Legislativo Judiciário Executivo

Prefeituras do Ceará suspendem implantação de loterias municipais após liminar do STF

Seis municípios cearenses foram citados em decisão do ministro Nunes Marques, mas ao menos 17 criaram leis que agora estão sem efeito.

(Atualizado às 14:35)
Foto do guichê de uma lotérica.
Legenda: Gestões queriam aumentar arrecadação com as apostas.
Foto: Lucas Moura / Arquivo SVM.

Gestões de municípios cearenses suspenderam o processo de criação de loterias próprias após uma liminar do ministro Kassio Nunes Marques, do Supremo Tribunal Federal (STF), derrubar legislações e decretos que autorizavam serviços do tipo em todo o Brasil.

A determinação foi proferida no último dia 3 de dezembro, por força de uma Arguição de Descumprimento de Preceito Fundamental (ADPF) ingressada pelo partido Solidariedade, que alegou a violação da competência privativa da União para legislar sobre consórcios e sorteios.

O que fazer:
Reproduza sem alterações o trecho da notícia sobre as loterias municipais cearenses que se inicia com as palavras "Prefeituras do Ceará" e vai até "Moura / Arquivo SVM.".

Dados fornecidos:

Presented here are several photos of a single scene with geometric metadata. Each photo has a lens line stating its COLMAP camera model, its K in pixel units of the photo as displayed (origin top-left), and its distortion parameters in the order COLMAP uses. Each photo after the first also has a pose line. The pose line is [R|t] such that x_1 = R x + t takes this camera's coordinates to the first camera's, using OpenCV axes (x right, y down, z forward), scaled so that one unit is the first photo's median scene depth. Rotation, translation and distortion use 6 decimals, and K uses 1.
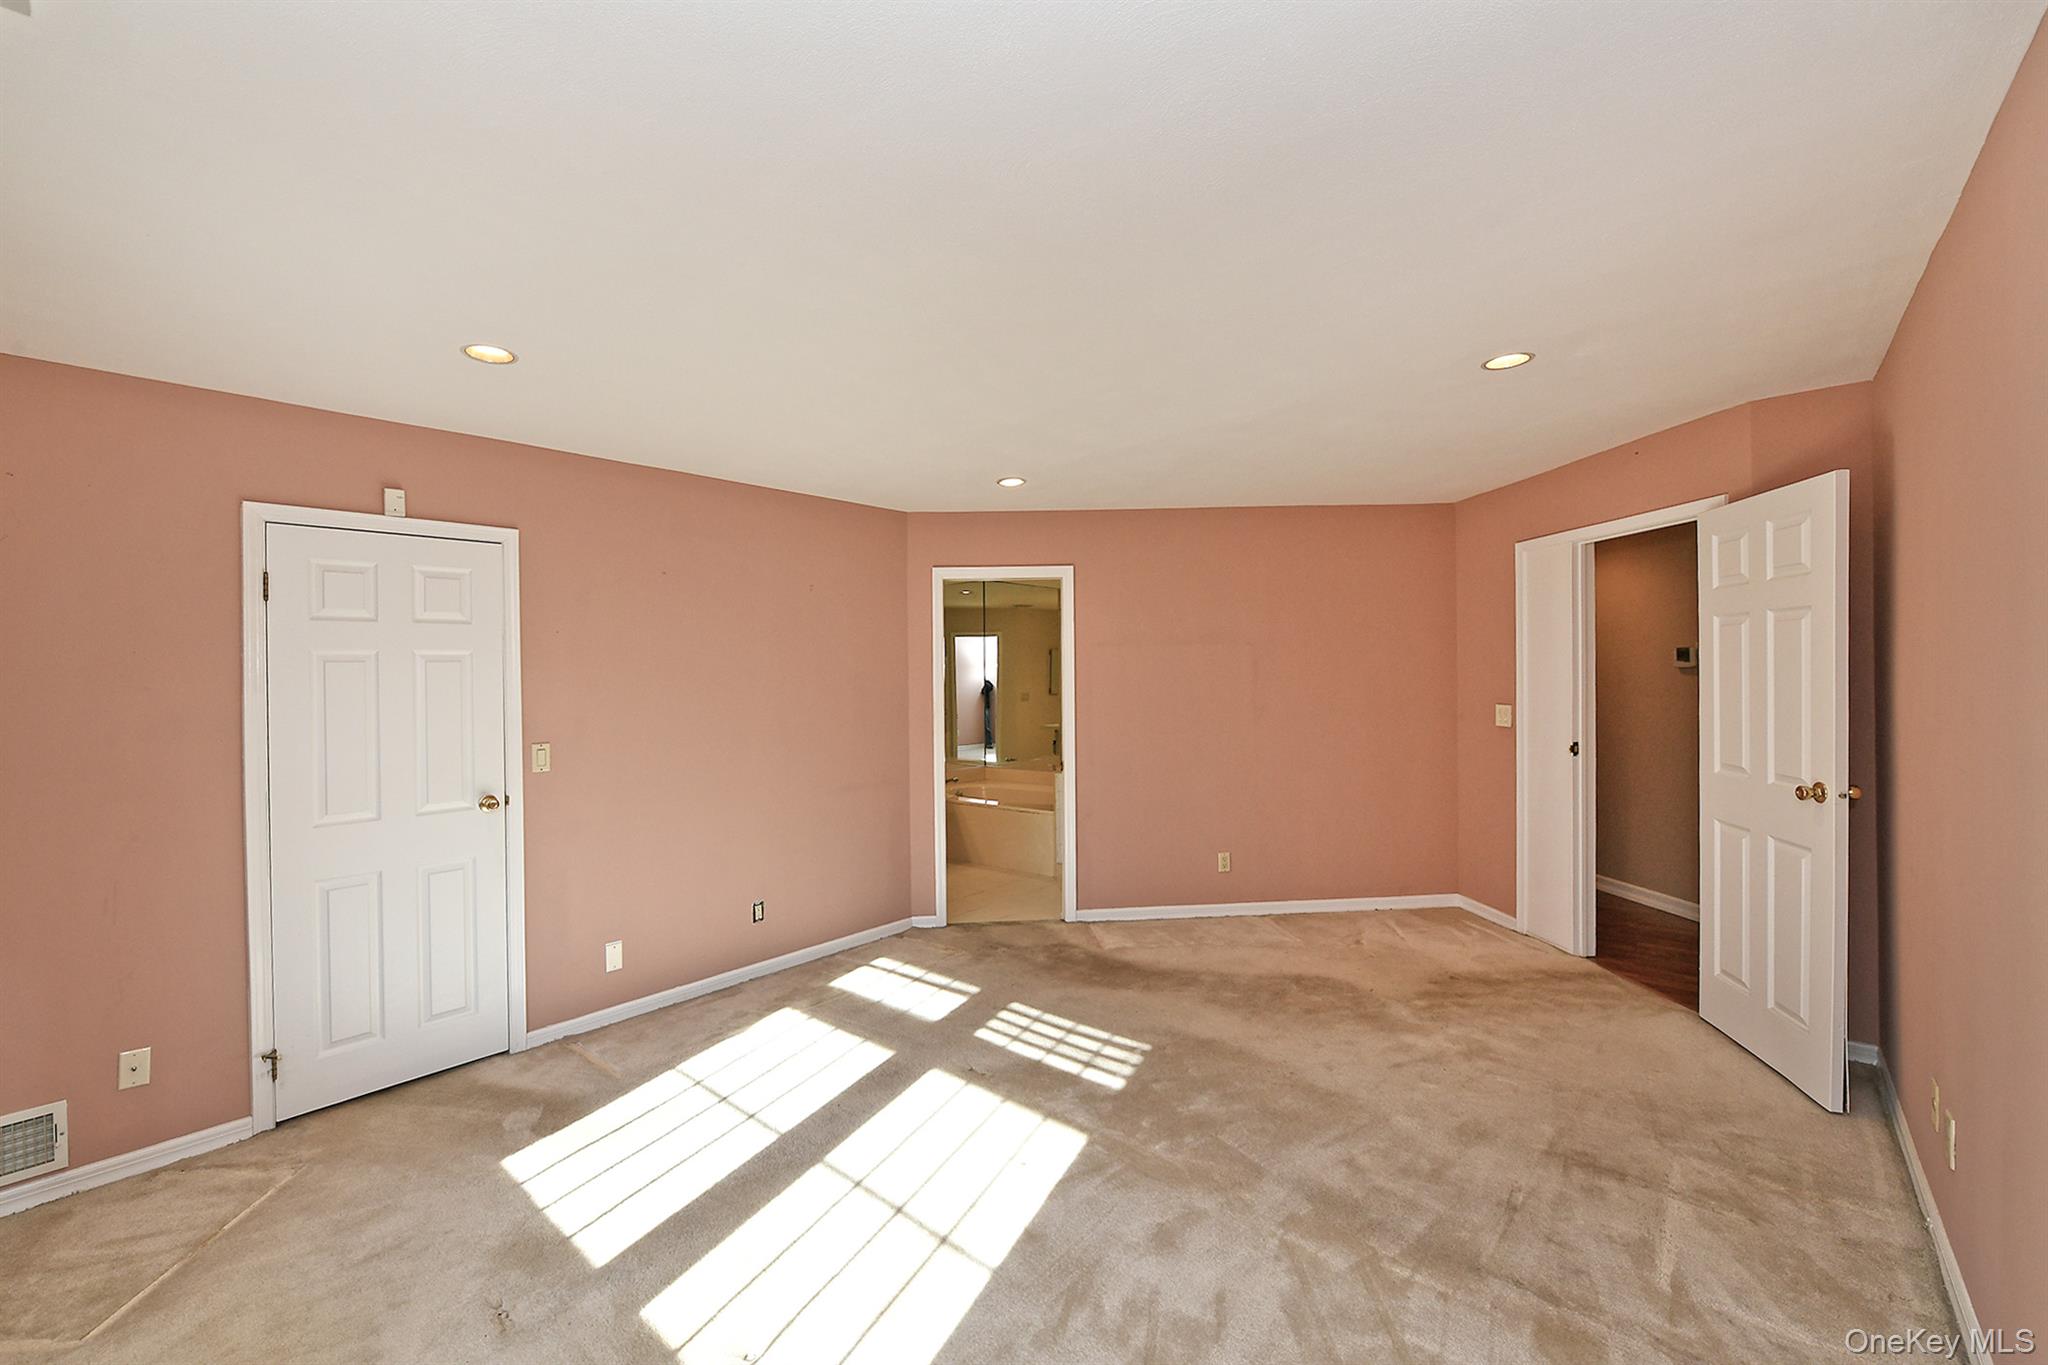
lens RADIAL K [[825.1, 0, 1004.8], [0, 825.1, 683.6], [0, 0, 1]] dist [-0.009499, 0.000261]
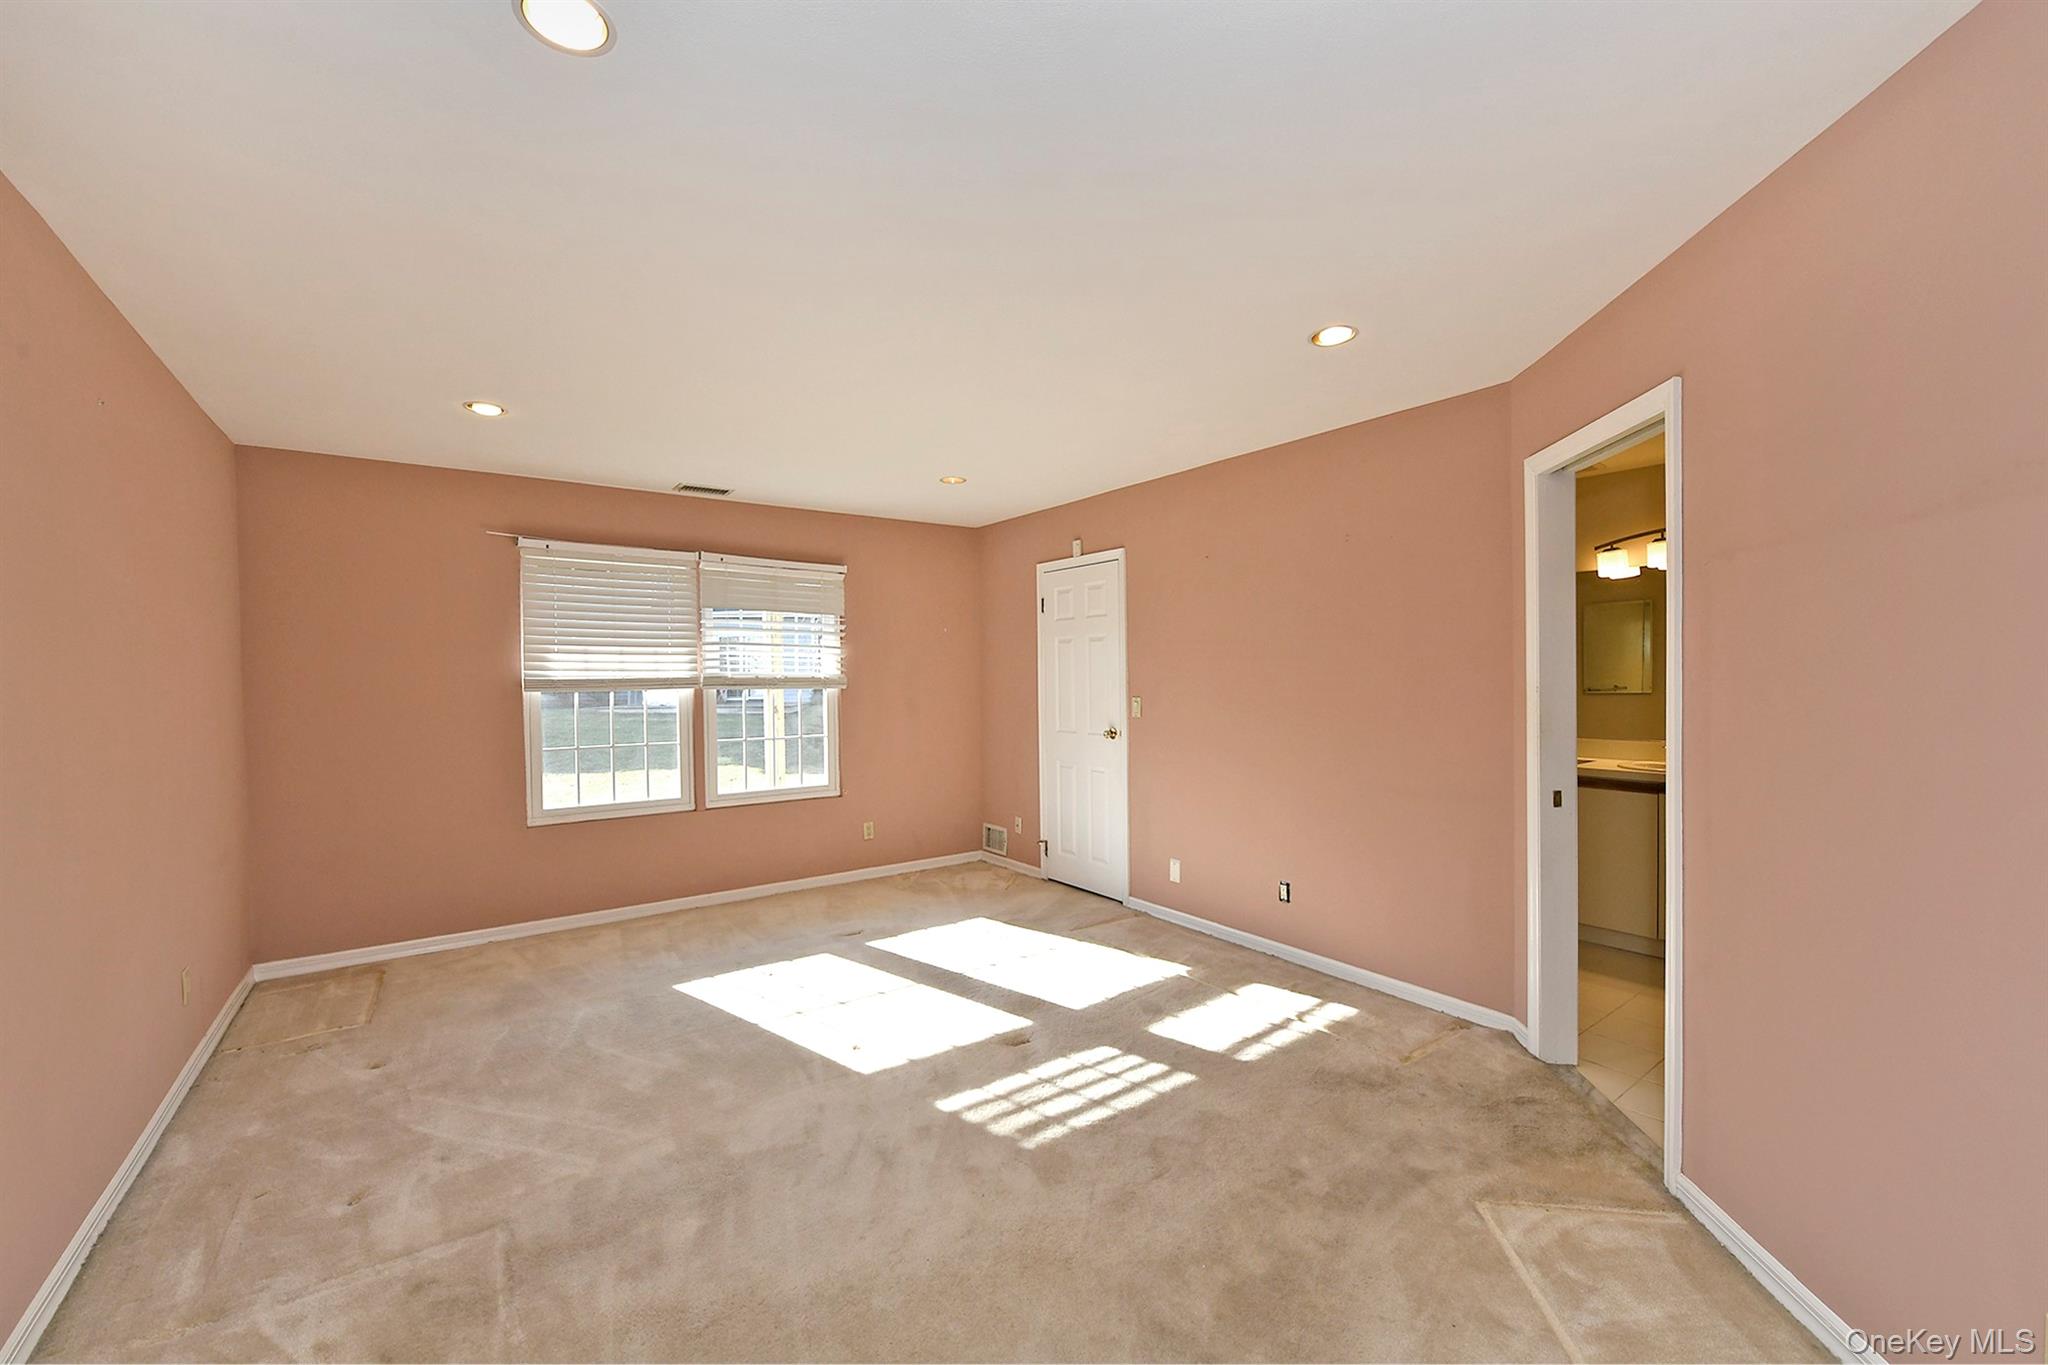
lens RADIAL K [[825.1, 0, 1006.0], [0, 825.1, 682.0], [0, 0, 1]] dist [-0.009499, 0.000261]
pose [[-0.240498, 0.029572, -0.970199, 0.849237], [0.007198, 0.999563, 0.028683, 0.005230], [0.970623, -0.000086, -0.240606, 1.118819]]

Problema resolvido:
Prefeituras do Ceará suspendem implantação de loterias municipais após liminar do STF

Seis municípios cearenses foram citados em decisão do ministro Nunes Marques, mas ao menos 17 criaram leis que agora estão sem efeito.

(Atualizado às 14:35)
Foto do guichê de uma lotérica.
Legenda: Gestões queriam aumentar arrecadação com as apostas.
Foto: Lucas Moura / Arquivo SVM.